▶ _DATA_

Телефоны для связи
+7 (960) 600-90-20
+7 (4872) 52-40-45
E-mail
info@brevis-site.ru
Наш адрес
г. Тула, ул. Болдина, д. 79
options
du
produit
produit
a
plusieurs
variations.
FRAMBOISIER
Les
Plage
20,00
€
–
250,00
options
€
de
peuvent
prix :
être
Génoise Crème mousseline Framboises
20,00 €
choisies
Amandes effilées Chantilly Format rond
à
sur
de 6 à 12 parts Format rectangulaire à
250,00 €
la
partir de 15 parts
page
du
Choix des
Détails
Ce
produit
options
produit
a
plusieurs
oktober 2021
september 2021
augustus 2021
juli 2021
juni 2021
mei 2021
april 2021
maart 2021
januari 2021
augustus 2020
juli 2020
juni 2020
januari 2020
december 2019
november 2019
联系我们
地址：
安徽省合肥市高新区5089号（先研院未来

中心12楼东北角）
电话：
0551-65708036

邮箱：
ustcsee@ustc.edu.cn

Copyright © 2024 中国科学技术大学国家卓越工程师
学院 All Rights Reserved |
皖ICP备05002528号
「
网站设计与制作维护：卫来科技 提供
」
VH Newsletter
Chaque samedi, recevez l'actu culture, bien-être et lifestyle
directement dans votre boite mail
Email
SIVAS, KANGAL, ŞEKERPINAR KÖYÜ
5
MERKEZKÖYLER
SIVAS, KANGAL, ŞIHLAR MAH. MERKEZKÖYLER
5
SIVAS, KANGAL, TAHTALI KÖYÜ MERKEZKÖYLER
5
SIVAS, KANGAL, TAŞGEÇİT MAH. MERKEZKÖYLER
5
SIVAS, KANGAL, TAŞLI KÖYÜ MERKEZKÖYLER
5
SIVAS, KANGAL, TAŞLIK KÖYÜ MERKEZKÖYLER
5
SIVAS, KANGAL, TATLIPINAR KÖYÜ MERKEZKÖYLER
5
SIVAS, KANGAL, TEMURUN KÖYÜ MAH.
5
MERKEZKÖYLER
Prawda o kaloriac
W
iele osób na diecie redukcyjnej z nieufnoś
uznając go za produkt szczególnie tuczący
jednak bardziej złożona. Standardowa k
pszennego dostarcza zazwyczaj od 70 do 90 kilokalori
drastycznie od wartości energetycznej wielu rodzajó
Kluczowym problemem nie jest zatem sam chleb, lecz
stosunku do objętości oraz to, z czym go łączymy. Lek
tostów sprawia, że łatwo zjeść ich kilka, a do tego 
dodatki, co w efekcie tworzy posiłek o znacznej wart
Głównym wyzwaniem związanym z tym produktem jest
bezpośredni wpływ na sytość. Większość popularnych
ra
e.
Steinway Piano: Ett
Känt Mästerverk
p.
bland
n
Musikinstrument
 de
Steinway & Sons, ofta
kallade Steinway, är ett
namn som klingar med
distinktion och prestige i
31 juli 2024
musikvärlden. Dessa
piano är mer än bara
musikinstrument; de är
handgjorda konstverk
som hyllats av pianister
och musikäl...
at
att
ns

▶ _WHAT IS NEEDED_
Scan the material for lines with the word "être", and copy each line you find.

▶ _THE ANSWER_
être
Chaque samedi, recevez l'actu culture, bien-être et lifestyle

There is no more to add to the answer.